Your new novel, Indecent Acts, explores the daily struggles of Grace, a semi-illiterate 40-something mother from Drumchapel. What inspired you to write her story?
The germ of the novel came about while I was organising literacies groups around west Glasgow. I found that the way some people wrote, that was a source of shame or guilt to them, could also be highly engaging and original. So I took that idea – of expressing an adult intelligence with a limited linguistic palette – and Grace arose out of the murk. I knew there had to be humour in it – there always is in my writing – and I knew I wanted it to be about love of a different kind from the sort that’s usually portrayed in novels.
Was it a challenge to create Grace’s personality?
She took form very easily from her own language. That language had to be constructed first. I knew if I got that right, I’d be okay. So, once the initial mood of her character emerged from that language, her personality took shape. Her worries, humour, perception of how life had played out for her were like a jigsaw puzzle, with each piece slotting into the next. The real difficulty was in creating her journey.
What do you hope readers will get from reading Grace’s story?
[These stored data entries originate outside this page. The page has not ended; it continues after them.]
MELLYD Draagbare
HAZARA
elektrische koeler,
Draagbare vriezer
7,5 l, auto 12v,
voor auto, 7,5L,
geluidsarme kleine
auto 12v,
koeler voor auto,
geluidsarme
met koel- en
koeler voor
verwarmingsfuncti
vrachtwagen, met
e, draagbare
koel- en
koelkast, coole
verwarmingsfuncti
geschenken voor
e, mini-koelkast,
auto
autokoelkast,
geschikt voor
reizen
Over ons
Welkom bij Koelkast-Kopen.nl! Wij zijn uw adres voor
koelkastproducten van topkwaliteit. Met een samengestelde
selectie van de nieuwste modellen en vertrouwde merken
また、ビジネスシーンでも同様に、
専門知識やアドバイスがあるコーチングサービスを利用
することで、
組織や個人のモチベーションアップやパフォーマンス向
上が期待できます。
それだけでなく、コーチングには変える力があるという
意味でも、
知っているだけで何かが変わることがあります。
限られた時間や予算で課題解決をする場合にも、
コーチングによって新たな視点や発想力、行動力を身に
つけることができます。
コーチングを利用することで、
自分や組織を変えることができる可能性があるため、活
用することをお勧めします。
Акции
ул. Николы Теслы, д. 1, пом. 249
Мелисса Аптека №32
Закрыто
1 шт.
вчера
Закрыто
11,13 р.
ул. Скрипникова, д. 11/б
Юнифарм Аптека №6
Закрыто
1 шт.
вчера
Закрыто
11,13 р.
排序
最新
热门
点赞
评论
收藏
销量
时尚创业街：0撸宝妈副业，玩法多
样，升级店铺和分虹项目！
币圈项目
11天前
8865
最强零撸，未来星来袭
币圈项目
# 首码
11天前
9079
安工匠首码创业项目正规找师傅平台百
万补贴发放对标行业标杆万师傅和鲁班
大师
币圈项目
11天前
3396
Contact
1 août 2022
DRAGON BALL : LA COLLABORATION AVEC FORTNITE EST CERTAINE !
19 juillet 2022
I hope they’ll look through the initial barrier of her language and see the human being on the other side of it. I want her to be as ‘real’ a person as its possible for her to be. I hope readers will get the idea of ‘linguistic legitimacy’; the idea that if Grace’s actual language improves to meet ‘our’ standards, she might actually be losing something too – an original slant on the world which might be somehow ironed out by improvement.